*Фрагмент текста*.
:::
Интерес - продолжение

      Нет никакого "дела Хайдеггера". Есть "дело Хайдеггера", "дело Цветаевой", Рембрандта, Ван Гога, Данте - есть "дело свободы". Имена потом. Потом, когда уже видим - полотна и стихи, слова и краски.
      Они не трудились, как мы это понимаем, они прежде всего жили свободой, и хотели не чтобы их имена терзались всуе, а чтобы нашёлся такой глаз, и такой ум и такое сердце, что могли бы разделить их "труд". Разделить и продолжить. Труд здесь может пониматься только в единственном смысле - как человекодостойное сотворение свободы.
      Не надо их "брать", лапать руками, мять, поглощать, не надо. Уж лучше оставьте их в покое - но нет же, зудит - будут тереться около. Думая, что если находятся около, то уже причастны свободе. Фиг вам!
     "Истоптали пол в избе", затёрли, заплевали, нанесли, замылили - уже чьё-то робкое чувство интереса бьётся о мусор, о наносное и извращённое.    Прославили - отдалили, упаковали.
     Сделали широким доступ? - "видит око, да зуб неймёт".
     Как говорил Ходжа Насреддин: "сколько не говори халва, халва, а во рту слаще не станет". И сколько не повторяй: Хайдеггер, Хайдеггер в каждом своём предложении - Хайдеггера с нами нет. Он на заповедных полях такой местности, в которую мы не попадаем.
     Попадает в Хайдеггера Пруст - целиком и сразу, попадает Пессоа - лёжа у себя в кровати, сидя у себя в конторе, не слыша и не зная вообще такого имени. Прямо в цель - и без имени. Они попадают - через собственные произведения и собственную жизнь. Остальные входных билетов не приобрели - пытаются прыгать через забор.
     Ищи великое братство, говорящих друг с другом голосов - говорил Гёте. Оно уже существует, к нему можно лишь приобщиться.
:::
*Исходные данные*.
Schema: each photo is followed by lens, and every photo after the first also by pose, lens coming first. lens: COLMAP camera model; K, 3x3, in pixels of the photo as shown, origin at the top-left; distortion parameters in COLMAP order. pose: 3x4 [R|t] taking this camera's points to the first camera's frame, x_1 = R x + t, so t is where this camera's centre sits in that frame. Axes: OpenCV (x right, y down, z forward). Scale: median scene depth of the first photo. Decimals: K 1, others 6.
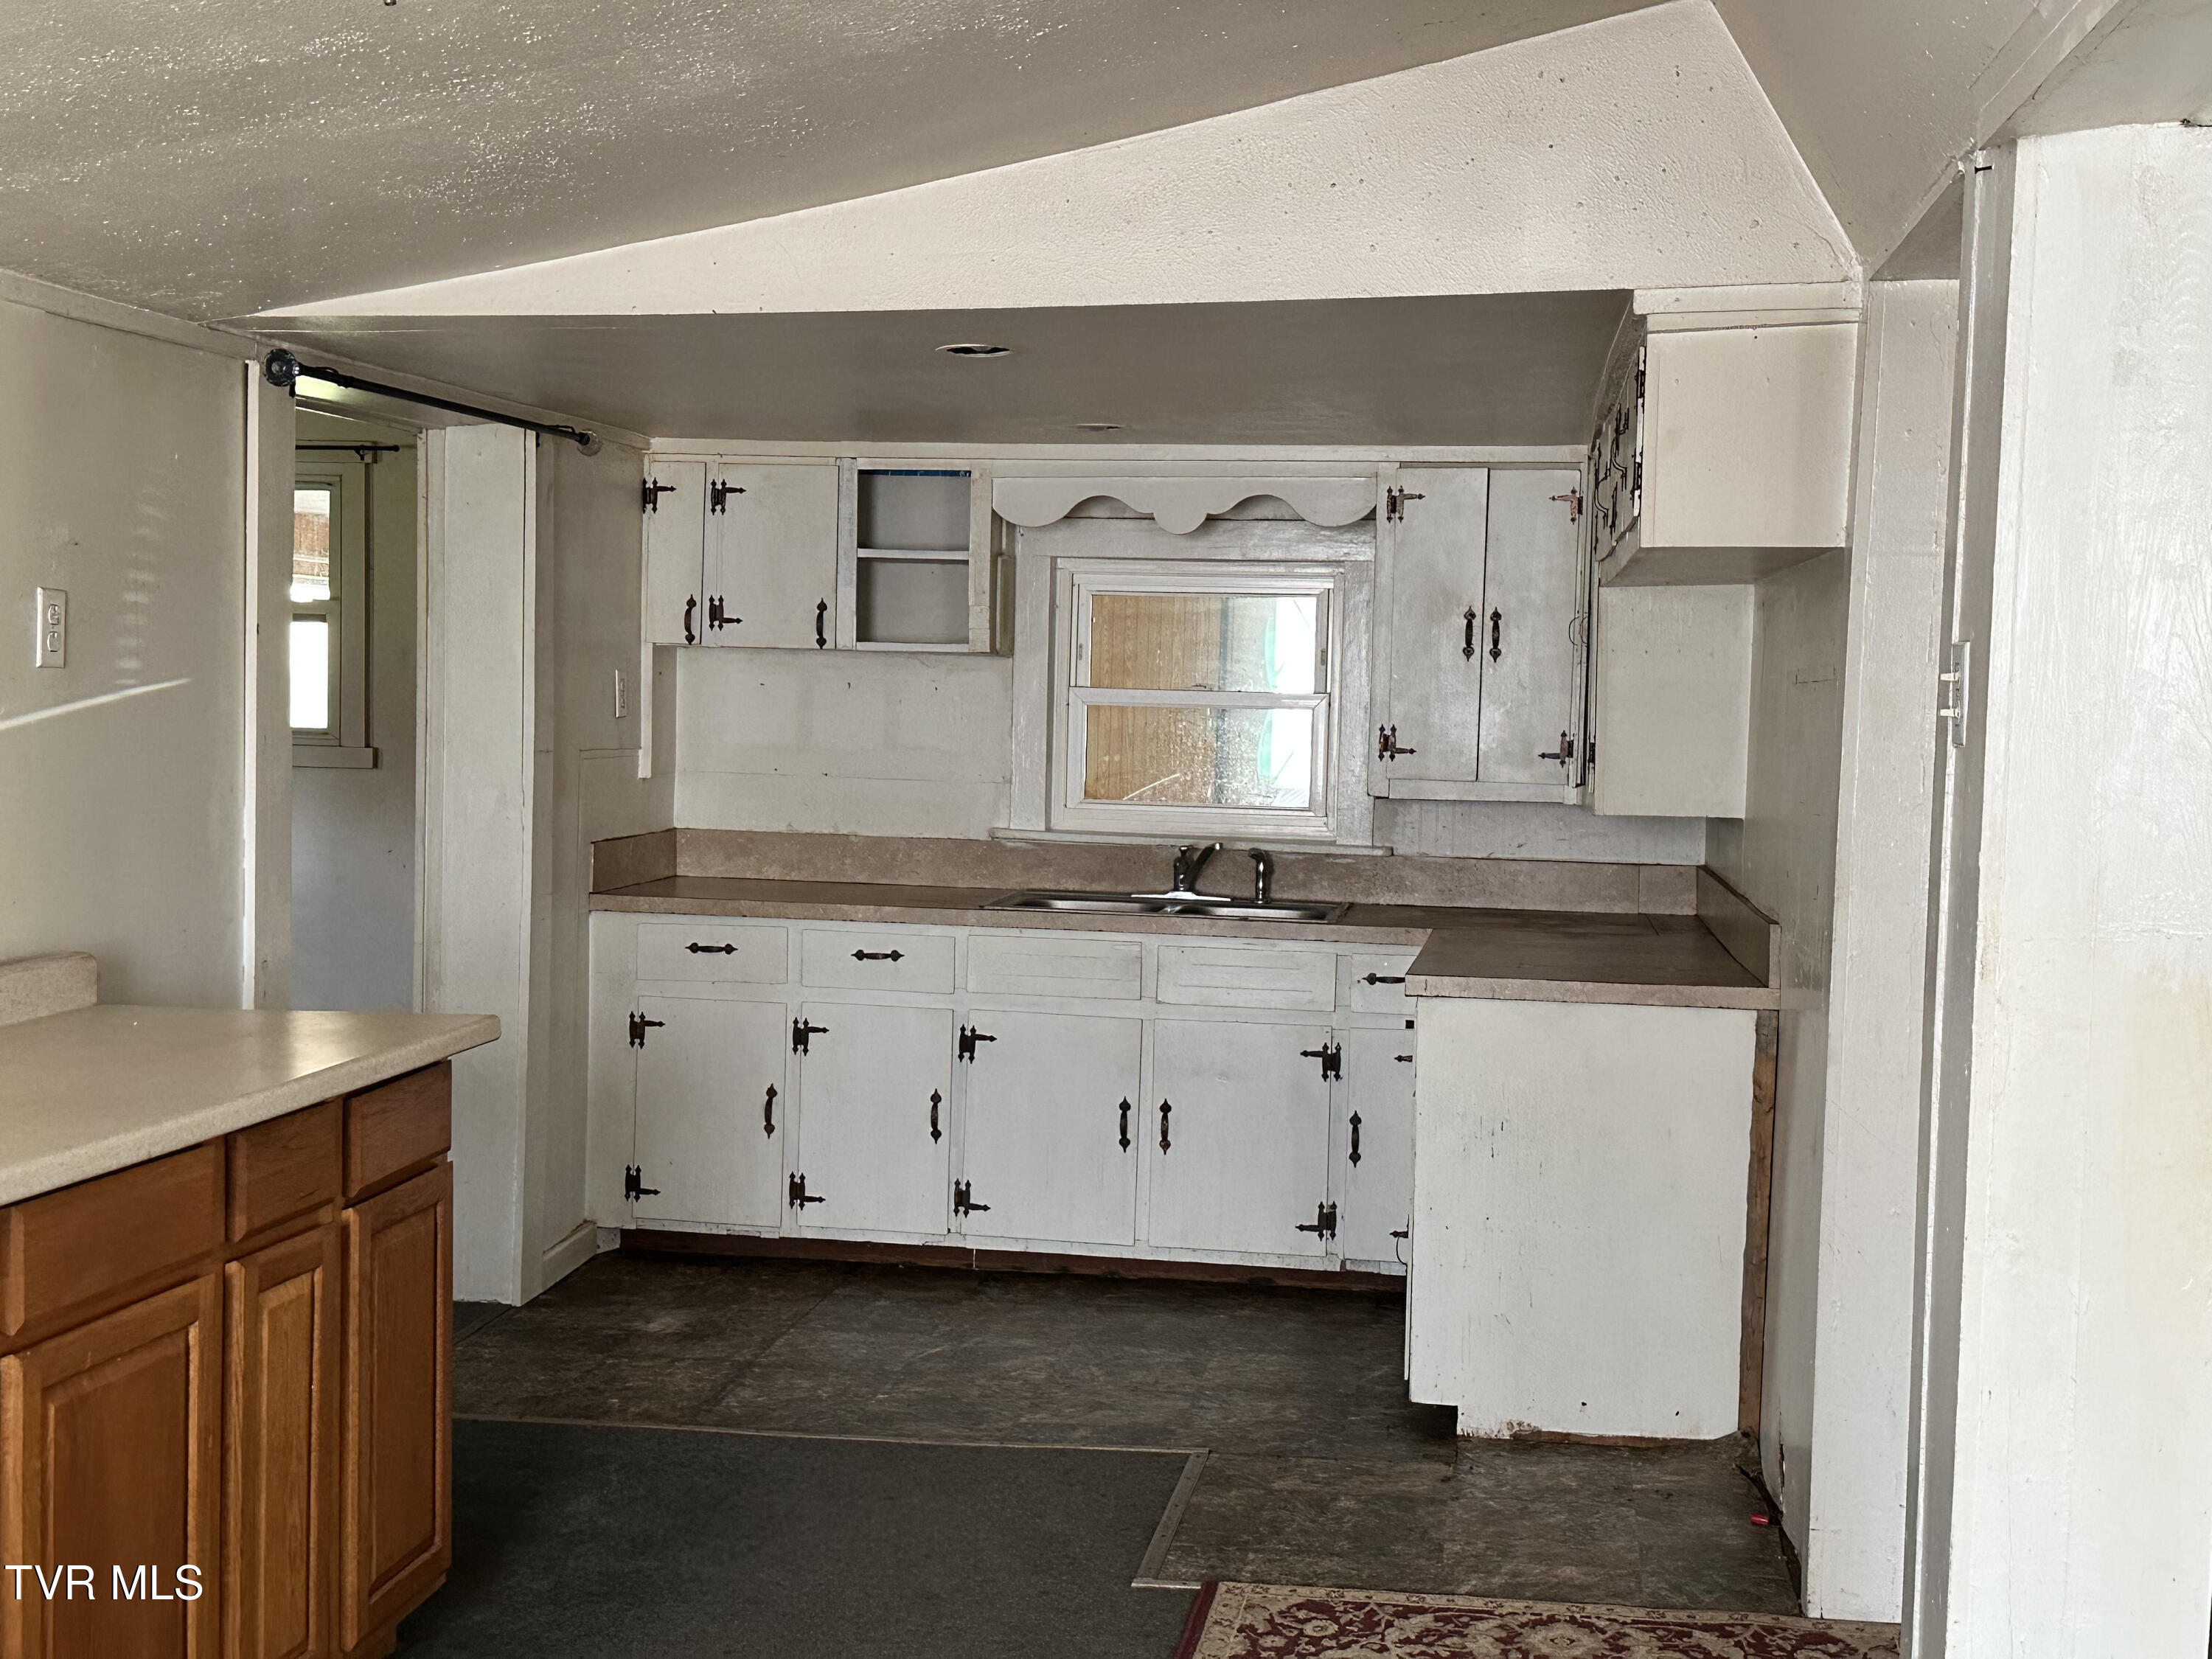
:::
*Условие задачи*. Кому во фрагменте текста приписан призыв искать великое братство говорящих друг с другом голосов? Материал приведён отдельно и с текстом не связан.

*Результат выполнения*. Гёте.